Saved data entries
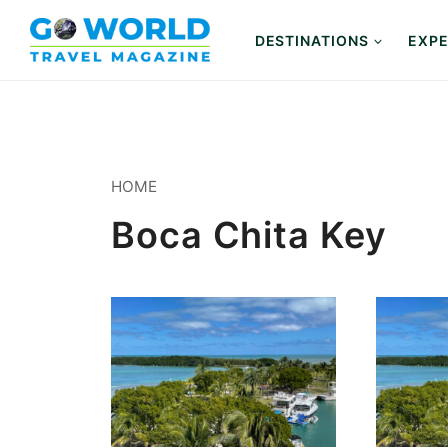
Skip
to
DESTINATIONS
EXPE
content
HOME
Boca Chita Key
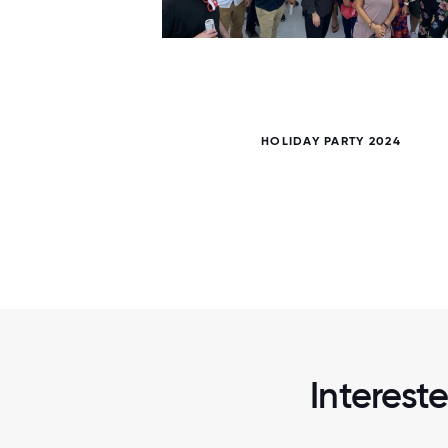
5 / 5
HOLIDAY PARTY 2024
Interest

- _To-do item_: Although the records above contain pictures, only their text is to be repeated, exactly as given.

- _Result for this exercise_:
Skip
to
DESTINATIONS
EXPE
content
HOME
Boca Chita Key
5 / 5
HOLIDAY PARTY 2024
Interest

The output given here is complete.